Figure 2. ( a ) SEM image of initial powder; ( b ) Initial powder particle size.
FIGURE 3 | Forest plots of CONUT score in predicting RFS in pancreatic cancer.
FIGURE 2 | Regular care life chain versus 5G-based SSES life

==

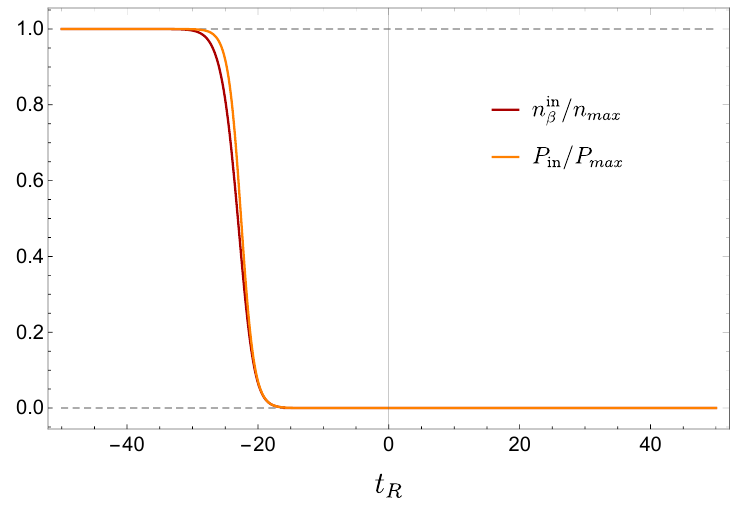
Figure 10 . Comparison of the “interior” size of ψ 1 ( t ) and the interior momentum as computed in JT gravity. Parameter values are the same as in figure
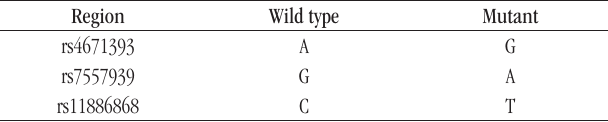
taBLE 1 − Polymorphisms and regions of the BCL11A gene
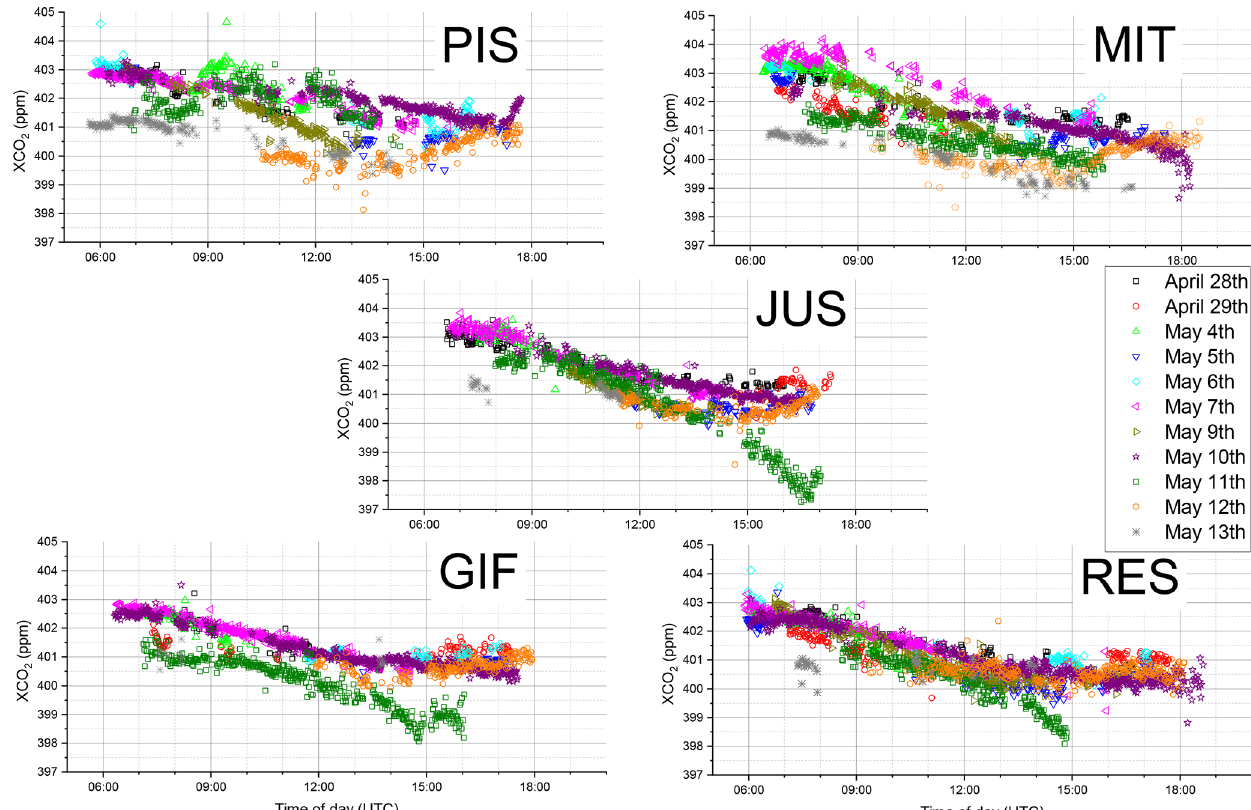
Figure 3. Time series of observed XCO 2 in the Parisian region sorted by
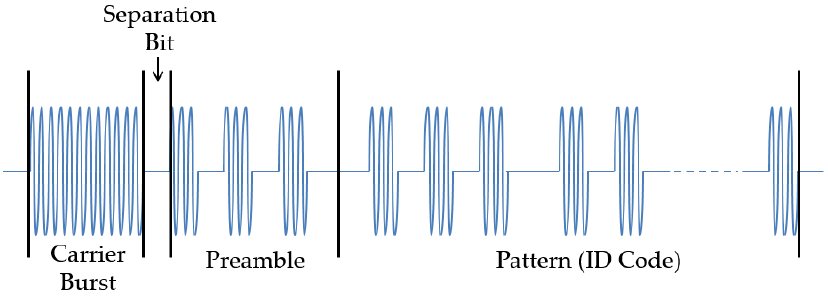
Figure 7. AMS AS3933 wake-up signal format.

--

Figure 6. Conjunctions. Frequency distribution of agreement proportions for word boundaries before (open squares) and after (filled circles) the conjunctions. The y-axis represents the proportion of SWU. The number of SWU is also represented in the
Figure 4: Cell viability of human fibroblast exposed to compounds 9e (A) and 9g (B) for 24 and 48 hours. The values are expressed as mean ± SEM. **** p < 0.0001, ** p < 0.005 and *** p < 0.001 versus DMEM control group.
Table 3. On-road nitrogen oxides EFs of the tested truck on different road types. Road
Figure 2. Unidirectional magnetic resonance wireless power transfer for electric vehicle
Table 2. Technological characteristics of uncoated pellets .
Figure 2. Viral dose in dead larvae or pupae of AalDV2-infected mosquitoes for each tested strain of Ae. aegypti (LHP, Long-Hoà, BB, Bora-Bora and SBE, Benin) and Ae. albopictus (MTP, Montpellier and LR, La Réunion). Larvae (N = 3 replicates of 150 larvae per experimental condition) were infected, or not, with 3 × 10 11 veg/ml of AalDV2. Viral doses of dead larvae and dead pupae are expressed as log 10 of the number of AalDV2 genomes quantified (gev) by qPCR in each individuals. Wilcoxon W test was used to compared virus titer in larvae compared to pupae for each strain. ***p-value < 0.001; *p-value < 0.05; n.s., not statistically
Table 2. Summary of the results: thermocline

TASK GOAL ::
Within the listing above, work out the number of lines that hold "versus", and give that number alone.

TASK SOLUTION ::
2